BEGIN

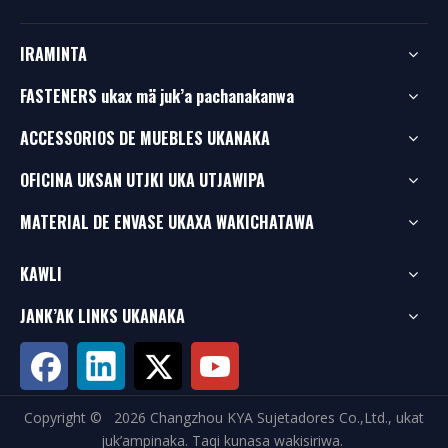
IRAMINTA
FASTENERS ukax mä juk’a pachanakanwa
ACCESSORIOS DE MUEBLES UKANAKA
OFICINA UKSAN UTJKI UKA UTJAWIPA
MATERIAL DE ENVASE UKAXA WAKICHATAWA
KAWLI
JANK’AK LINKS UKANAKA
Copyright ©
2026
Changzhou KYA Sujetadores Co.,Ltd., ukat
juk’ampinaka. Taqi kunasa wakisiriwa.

END
BEGIN

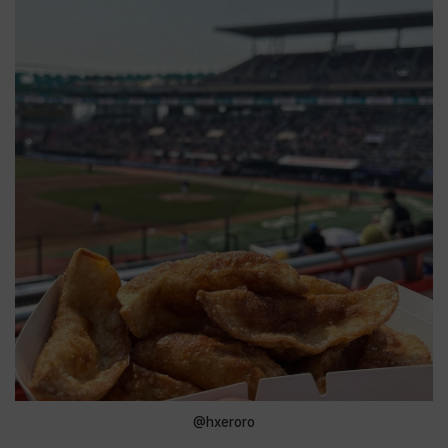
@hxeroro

END

• **Task instructions**: Look above for the line with "OFICINA UKSAN UTJKI UKA UTJAWIPA"; retype exactly that line, every line after it up to the line with "juk’ampinaka. Taqi kunasa wakisiriwa.", and that line too, nothing else.

• **Output for this task**:
OFICINA UKSAN UTJKI UKA UTJAWIPA
MATERIAL DE ENVASE UKAXA WAKICHATAWA
KAWLI
JANK’AK LINKS UKANAKA
Copyright ©
2026
Changzhou KYA Sujetadores Co.,Ltd., ukat
juk’ampinaka. Taqi kunasa wakisiriwa.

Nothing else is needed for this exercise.